Adolescents are more likely to use emergency contraception if it has been prescribed before they need it, according to the AAP. Right now, girls younger than 17 are banned from buying morning-after pills over the counter. The AAP says nearly 80 percent of teen pregnancies in the United States are unplanned.
Air pollution can affect fetus
According to a new study, exposure to low levels of air pollutants can have an effect on fetal growth. The study, by Sheela Sathyanarayana, M.D., M.P.H., of Seattle Children’s Research Institute, is the first in the United States to examine low-level, traffic-derived air pollutants in relation to small-for-gestational-age birth. The report says researchers found associations in the Puget Sound area between increased levels of nitrogen dioxide exposures and an increased risk of small-for-gestational-age birth. (Small-for-gestational-age babies are smaller in size than normal for the baby’s sex and for the number of weeks of pregnancy.)

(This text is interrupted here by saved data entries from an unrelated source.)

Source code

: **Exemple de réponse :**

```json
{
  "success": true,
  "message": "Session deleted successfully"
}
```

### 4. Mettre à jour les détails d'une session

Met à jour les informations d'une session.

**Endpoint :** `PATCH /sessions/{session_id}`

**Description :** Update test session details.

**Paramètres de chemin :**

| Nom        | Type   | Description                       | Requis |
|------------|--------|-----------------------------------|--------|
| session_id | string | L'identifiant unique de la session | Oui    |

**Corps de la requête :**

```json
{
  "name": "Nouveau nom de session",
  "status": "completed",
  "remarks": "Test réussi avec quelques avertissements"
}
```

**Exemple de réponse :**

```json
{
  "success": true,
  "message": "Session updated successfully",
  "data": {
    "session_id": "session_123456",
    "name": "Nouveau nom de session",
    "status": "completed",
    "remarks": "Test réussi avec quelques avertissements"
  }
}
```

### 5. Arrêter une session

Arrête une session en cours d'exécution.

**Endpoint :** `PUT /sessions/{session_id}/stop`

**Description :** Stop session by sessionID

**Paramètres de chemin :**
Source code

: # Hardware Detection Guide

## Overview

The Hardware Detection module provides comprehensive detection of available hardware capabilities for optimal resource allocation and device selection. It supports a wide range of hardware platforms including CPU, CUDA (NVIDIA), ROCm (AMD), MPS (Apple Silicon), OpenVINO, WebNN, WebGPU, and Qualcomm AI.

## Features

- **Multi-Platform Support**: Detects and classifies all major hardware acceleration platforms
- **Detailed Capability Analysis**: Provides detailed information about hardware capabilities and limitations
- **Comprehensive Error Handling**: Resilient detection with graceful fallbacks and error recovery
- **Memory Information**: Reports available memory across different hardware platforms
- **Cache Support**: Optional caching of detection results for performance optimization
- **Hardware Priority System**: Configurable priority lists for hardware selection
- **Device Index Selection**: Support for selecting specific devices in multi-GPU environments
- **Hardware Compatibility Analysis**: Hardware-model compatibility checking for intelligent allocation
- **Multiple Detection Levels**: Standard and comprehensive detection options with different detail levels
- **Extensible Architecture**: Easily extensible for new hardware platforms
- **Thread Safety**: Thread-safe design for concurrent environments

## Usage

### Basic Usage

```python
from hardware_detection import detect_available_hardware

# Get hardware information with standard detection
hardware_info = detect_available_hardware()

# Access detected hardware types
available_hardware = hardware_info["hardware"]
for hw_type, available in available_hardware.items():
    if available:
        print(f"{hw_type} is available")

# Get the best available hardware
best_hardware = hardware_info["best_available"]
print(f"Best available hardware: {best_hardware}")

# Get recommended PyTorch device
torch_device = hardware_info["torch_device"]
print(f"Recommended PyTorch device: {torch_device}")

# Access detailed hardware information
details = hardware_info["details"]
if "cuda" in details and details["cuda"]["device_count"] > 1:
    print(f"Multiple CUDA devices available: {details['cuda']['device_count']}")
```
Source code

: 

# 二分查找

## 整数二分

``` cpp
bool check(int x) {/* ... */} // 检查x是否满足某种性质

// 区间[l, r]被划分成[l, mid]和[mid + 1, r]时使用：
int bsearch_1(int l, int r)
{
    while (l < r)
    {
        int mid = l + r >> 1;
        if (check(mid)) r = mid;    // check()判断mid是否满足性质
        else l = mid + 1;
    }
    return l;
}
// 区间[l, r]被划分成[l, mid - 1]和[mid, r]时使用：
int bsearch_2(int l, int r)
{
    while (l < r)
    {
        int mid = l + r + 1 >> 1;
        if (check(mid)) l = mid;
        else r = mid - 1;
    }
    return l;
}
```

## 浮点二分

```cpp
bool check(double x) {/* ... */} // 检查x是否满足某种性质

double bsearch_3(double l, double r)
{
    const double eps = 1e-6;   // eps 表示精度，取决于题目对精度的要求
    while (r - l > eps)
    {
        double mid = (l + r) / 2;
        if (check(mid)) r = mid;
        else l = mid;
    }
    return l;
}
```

Researchers also found associations between living within 50–150 meters of freeways and highways and an increased risk of small-for-gestational-age birth. For more information, go to Seattle Children's.
Beware the bouncy house
We know that trampolines can be dangerous for kids. But now … inflatable bouncy houses? Turns out these popular playthings — often a staple at amusement parks and fairs — can cause plenty of injuries, according to a recent study conducted by the Center for Injury Research and Policy.
The American Academy of Pediatrics reports that from 1990 to 2010, more than 64,000 children were treated in U.S. emergency departments for inflatable-bouncer-related injuries, and from 2008 to 2010, the number of pediatric inflatable-bouncer-related injuries more than doubled to an average of 31 children injured per day. Fractures and strains or sprains of the arms or legs were the most common types of injury.
How can you prevent such injuries? Here are some questions to consider:
• Is the bouncy castle securely anchored?
• Is there at least one person supervising the children on the bouncy castle?
• Does the bouncy castle seem overcrowded?
• Are children of different ages/sizes mixed? If the demand is great, the attendant should operate a rotation to avoid larger children crushing smaller ones.
• Are children instructed to remove sharp articles of clothing, such as shoes, buckles and jewelry?